Public Works gave to Council four optional repair designs, with Council unanimously agreeing on one option. “This has been on my agenda for quite awhile,” said Councillor Sharon Martin.

The option, dubbed Option 1, will see the removal/filling of the ditch with the installation of an underground storm sewer pipe with an open culvert, catch basins and concrete curbs. The concrete curb system will “support the asphalt and prevent edge cracking and eliminate the need for a gravel shoulder.”

The option eliminates the existing gravel parking spots on the west side of the road and replaces them with two parallel spots, while adding four parallel parking spots on the east side of the road, giving a total of six parking spots. “Generally this type of parallel parking is what we’re accustomed to,” said Mr. Dunmore.

However, although Council agreed on the option, CAO Mark Early told Council “we need to know whether this is even supportable by the Ministry of Transportation,” and will initiate discussions with the ministry.

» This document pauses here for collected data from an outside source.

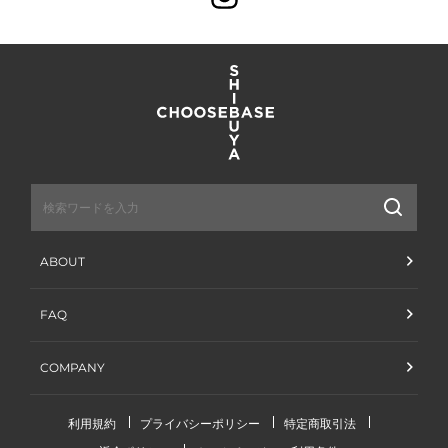
送
信
ABOUT
FAQ
COMPANY
利用規約
プライバシーポリシー
特定商取引法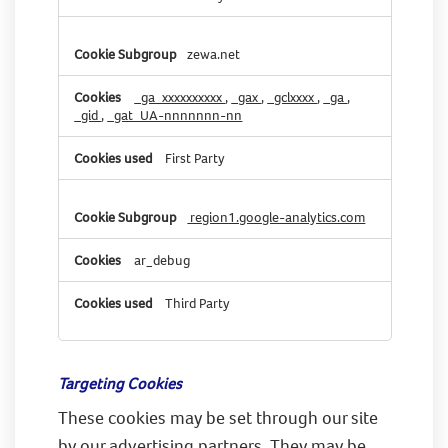
zewa.net
_ga_xxxxxxxxxx
,
_gax
,
_gclxxxx
,
_ga
,
_gid
,
_gat_UA-nnnnnnn-nn
First Party
region1.google-analytics.com
ar_debug
Third Party
Targeting Cookies
These cookies may be set through our site
by our advertising partners. They may be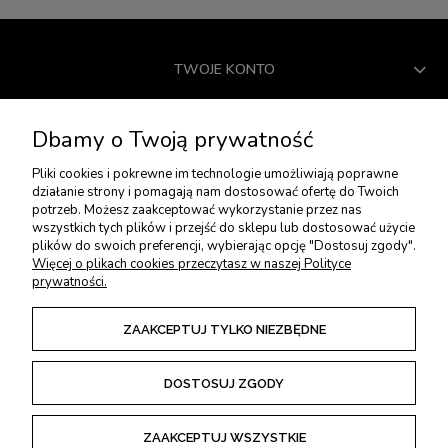
TWOJE KONTO
USŁUGI DODATKOWE
Dbamy o Twoją prywatność
Pliki cookies i pokrewne im technologie umożliwiają poprawne
działanie strony i pomagają nam dostosować ofertę do Twoich
PŁATNOŚCI I DOSTAWA
potrzeb. Możesz zaakceptować wykorzystanie przez nas
wszystkich tych plików i przejść do sklepu lub dostosować użycie
plików do swoich preferencji, wybierając opcję "Dostosuj zgody".
ZWROTY I REKLAMACJE
Więcej o plikach cookies przeczytasz w naszej Polityce
prywatności.
REGULAMINY
ZAAKCEPTUJ TYLKO NIEZBĘDNE
DOSTOSUJ ZGODY
POKAŻ PEŁNĄ WERSJĘ STRONY
ZAAKCEPTUJ WSZYSTKIE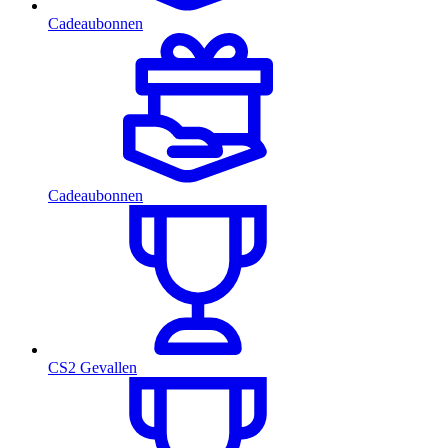
Cadeaubonnen
Cadeaubonnen
CS2 Gevallen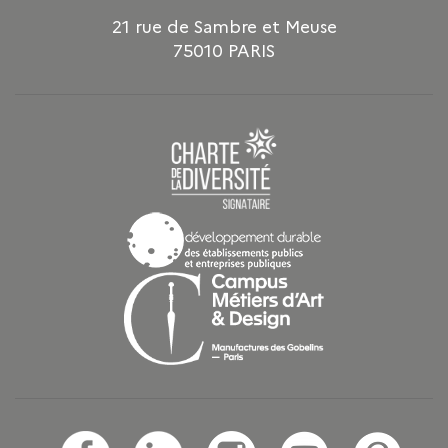
21 rue de Sambre et Meuse
75010 PARIS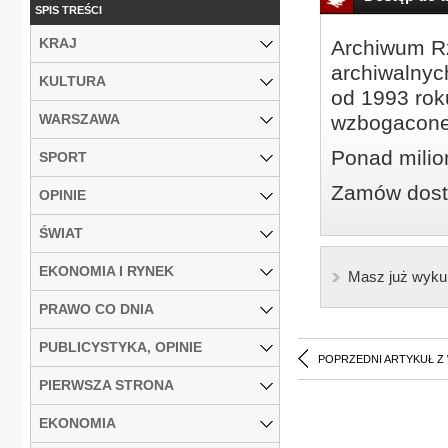
SPIS TREŚCI
KRAJ
Archiwum Rz
archiwalnyc
KULTURA
od 1993 roku
WARSZAWA
wzbogacone
Ponad milio
SPORT
Zamów dostę
OPINIE
ŚWIAT
EKONOMIA I RYNEK
Masz już wyku
PRAWO CO DNIA
PUBLICYSTYKA, OPINIE
POPRZEDNI ARTYKUŁ Z
PIERWSZA STRONA
EKONOMIA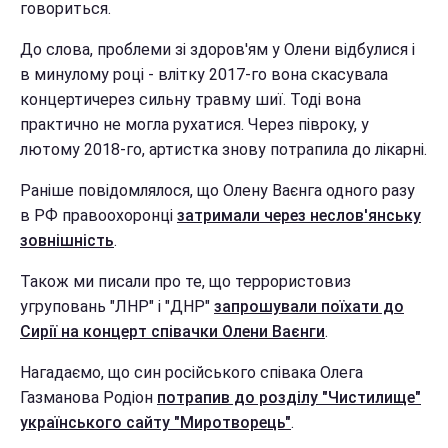
говориться.
До слова, проблеми зі здоров'ям у Олени відбулися і
в минулому році - влітку 2017-го вона скасувала
концертичерез сильну травму шиї. Тоді вона
практично не могла рухатися. Через півроку, у
лютому 2018-го, артистка знову потрапила до лікарні.
Раніше повідомлялося, що Олену Ваєнга одного разу
в РФ правоохоронці
затримали через неслов'янську
зовнішність
.
Також ми писали про те, що террористовиз
угруповань "ЛНР" і "ДНР"
запрошували поїхати до
Сирії на концерт співачки Олени Ваєнги
.
Нагадаємо, що син російського співака Олега
Газманова Родіон
потрапив до розділу "Чистилище"
українського сайту "Миротворець"
.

Council also discussed the damage in Mono caused by flooding on June 23 . Public Works reported that there was “an estimated financial impact” of $151,000, and that “It would not make sense to repair only the flood damage but to also repair the damage pre-flood from the 2016 Bridge Inspection findings.” The total impact to the Town for the needed repairs is $216,000.

Mr. Dunmore said they’re currently struggling with looking for appropriate contractors to start some of the more “time-sensitive repairs” before the end of the year. “We’re hopeful that they’re all coming off their summer bridges which they’ve constructed.”

Council will discuss the costs during its budget meeting in November.

Council also looked at a report from Public Works on the temporary re-opening of the Town’s landfill site to accommodate debris left from the Easter weekend ice storm.

Residents had requested, and were given, nine special days throughout May to drop off debris left over from the storm. However, the report said the response “was not as expected, numbers were low and the loads received were few and far between.”

Council unanimously rejected opening the landfill site this fall, “due to the reduced number of visits from residents and the decrease in the amount of collectable items.”